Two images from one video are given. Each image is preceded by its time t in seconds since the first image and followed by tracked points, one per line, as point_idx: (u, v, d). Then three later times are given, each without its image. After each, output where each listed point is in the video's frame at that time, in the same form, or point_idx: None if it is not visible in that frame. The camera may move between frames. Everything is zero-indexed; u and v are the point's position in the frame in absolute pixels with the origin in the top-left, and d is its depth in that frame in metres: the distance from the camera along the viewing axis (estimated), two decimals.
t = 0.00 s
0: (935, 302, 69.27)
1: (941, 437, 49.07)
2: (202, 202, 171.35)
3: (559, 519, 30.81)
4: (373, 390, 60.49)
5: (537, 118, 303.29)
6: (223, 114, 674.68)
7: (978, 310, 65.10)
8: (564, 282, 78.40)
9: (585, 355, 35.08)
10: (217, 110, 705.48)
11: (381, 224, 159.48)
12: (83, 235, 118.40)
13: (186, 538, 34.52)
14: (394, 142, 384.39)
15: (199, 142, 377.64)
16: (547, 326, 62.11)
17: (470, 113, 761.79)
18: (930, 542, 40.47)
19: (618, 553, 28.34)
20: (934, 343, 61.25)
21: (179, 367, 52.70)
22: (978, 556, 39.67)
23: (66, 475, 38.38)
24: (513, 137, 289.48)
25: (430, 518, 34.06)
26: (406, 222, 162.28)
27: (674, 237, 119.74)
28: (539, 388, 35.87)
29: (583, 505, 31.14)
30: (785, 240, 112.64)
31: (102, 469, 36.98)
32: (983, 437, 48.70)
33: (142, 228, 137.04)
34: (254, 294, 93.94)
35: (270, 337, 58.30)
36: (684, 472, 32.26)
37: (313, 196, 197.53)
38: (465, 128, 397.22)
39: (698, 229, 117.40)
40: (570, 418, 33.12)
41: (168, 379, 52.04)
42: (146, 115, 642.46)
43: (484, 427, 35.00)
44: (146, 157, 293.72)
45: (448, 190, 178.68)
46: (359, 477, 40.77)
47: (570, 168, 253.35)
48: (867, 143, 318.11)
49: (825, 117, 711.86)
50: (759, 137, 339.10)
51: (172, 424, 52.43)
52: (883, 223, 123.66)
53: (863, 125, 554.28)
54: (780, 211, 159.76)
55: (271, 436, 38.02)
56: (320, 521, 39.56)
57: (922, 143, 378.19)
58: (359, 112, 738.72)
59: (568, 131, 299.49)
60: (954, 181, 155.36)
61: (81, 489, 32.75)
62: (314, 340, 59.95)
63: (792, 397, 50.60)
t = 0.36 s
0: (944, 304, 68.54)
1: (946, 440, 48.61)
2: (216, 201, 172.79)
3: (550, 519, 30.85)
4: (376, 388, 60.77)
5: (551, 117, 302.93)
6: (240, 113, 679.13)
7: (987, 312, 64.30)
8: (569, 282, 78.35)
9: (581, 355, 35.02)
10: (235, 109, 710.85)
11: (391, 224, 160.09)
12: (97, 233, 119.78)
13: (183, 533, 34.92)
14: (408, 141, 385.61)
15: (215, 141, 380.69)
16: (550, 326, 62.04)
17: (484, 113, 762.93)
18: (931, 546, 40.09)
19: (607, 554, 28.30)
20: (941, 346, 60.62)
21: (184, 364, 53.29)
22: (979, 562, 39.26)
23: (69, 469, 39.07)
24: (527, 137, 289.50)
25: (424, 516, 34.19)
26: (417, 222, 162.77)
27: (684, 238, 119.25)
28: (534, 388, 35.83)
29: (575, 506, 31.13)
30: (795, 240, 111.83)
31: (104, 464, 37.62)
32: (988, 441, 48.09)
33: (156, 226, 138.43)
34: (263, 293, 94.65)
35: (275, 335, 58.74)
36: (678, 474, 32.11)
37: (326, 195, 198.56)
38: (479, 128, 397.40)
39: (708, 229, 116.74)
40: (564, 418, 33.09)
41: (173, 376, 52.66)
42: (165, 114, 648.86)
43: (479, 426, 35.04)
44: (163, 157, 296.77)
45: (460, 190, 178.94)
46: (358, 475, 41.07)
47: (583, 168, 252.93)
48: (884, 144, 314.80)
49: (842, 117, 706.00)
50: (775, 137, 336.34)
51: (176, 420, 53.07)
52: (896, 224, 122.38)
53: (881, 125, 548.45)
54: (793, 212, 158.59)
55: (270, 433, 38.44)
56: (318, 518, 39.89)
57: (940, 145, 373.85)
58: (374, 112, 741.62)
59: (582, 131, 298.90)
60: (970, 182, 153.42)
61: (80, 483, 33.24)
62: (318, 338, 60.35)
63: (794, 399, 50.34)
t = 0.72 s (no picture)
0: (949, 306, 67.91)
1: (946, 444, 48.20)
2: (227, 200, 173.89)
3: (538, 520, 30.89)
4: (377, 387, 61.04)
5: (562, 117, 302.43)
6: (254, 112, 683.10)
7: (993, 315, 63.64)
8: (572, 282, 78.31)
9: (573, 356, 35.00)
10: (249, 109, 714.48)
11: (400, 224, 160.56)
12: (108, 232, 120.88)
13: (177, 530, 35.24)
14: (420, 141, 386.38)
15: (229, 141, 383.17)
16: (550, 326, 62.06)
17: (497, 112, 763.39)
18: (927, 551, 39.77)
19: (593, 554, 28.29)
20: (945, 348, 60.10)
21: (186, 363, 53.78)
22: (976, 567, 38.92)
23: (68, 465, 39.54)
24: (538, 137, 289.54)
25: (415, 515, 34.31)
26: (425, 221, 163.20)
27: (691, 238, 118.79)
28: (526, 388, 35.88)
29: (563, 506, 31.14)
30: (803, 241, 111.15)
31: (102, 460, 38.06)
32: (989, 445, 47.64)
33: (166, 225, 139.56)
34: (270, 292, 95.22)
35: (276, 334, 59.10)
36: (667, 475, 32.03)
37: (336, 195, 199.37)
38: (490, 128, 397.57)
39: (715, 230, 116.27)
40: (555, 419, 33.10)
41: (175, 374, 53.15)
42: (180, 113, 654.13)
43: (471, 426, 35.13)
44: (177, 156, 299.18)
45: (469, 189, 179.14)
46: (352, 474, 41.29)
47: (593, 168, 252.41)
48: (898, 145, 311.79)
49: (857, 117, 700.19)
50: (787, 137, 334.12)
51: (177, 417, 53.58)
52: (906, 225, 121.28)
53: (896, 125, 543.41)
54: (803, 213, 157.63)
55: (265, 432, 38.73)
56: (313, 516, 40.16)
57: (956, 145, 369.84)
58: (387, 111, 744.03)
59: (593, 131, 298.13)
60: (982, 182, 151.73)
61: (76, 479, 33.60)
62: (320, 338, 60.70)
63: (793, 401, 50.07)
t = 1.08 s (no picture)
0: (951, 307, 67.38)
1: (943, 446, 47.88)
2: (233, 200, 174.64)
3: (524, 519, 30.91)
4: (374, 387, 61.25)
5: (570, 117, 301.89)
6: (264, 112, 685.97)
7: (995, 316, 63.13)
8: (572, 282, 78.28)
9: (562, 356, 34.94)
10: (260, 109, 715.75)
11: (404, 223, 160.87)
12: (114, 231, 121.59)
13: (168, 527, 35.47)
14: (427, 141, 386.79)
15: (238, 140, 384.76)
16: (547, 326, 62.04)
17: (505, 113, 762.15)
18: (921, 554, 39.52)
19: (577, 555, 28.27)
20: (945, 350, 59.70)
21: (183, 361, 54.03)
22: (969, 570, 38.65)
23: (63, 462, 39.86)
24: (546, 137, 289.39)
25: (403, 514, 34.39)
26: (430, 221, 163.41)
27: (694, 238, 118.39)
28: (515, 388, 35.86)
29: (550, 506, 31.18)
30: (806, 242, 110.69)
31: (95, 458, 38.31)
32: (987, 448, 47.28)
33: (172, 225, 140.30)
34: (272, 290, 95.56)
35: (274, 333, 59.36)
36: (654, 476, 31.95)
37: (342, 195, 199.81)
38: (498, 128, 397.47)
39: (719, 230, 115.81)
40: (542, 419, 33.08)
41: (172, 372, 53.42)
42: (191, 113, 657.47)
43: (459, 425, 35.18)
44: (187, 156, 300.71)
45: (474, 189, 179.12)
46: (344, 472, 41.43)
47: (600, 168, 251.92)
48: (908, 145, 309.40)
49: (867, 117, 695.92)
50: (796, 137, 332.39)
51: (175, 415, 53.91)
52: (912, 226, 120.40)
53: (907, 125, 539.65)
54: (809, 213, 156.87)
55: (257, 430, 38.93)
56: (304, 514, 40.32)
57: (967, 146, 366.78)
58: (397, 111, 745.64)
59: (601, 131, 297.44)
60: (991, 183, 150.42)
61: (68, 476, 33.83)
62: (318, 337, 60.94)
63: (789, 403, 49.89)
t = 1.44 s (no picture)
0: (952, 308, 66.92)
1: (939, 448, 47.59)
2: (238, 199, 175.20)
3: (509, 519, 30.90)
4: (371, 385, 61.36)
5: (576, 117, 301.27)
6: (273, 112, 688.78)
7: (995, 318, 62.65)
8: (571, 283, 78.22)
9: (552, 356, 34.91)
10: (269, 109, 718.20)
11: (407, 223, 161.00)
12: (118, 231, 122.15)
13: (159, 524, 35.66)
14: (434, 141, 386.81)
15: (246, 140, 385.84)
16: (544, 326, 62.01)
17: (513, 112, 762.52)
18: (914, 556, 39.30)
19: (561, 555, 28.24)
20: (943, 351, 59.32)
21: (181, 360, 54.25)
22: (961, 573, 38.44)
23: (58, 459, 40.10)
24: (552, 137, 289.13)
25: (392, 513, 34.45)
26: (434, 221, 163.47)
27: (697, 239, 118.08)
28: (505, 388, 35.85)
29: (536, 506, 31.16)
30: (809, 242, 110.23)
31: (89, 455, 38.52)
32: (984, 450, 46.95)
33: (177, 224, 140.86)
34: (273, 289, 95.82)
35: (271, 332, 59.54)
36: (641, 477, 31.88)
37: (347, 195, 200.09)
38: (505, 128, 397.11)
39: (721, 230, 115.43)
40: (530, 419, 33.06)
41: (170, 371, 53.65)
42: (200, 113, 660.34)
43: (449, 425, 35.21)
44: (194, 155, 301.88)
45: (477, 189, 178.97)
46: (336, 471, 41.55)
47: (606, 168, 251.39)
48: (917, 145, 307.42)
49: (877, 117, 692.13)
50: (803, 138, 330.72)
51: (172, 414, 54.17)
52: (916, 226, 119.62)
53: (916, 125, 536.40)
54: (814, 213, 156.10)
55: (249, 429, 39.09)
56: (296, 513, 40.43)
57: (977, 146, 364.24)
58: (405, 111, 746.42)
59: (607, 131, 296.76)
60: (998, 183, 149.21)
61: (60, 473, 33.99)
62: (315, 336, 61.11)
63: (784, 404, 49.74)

__Task objective__:
The task here is to output the line with "26: (434, 221, 163.47)" and all lines after it to the end of the records above, exactly and only those.

__Result of the task__:
26: (434, 221, 163.47)
27: (697, 239, 118.08)
28: (505, 388, 35.85)
29: (536, 506, 31.16)
30: (809, 242, 110.23)
31: (89, 455, 38.52)
32: (984, 450, 46.95)
33: (177, 224, 140.86)
34: (273, 289, 95.82)
35: (271, 332, 59.54)
36: (641, 477, 31.88)
37: (347, 195, 200.09)
38: (505, 128, 397.11)
39: (721, 230, 115.43)
40: (530, 419, 33.06)
41: (170, 371, 53.65)
42: (200, 113, 660.34)
43: (449, 425, 35.21)
44: (194, 155, 301.88)
45: (477, 189, 178.97)
46: (336, 471, 41.55)
47: (606, 168, 251.39)
48: (917, 145, 307.42)
49: (877, 117, 692.13)
50: (803, 138, 330.72)
51: (172, 414, 54.17)
52: (916, 226, 119.62)
53: (916, 125, 536.40)
54: (814, 213, 156.10)
55: (249, 429, 39.09)
56: (296, 513, 40.43)
57: (977, 146, 364.24)
58: (405, 111, 746.42)
59: (607, 131, 296.76)
60: (998, 183, 149.21)
61: (60, 473, 33.99)
62: (315, 336, 61.11)
63: (784, 404, 49.74)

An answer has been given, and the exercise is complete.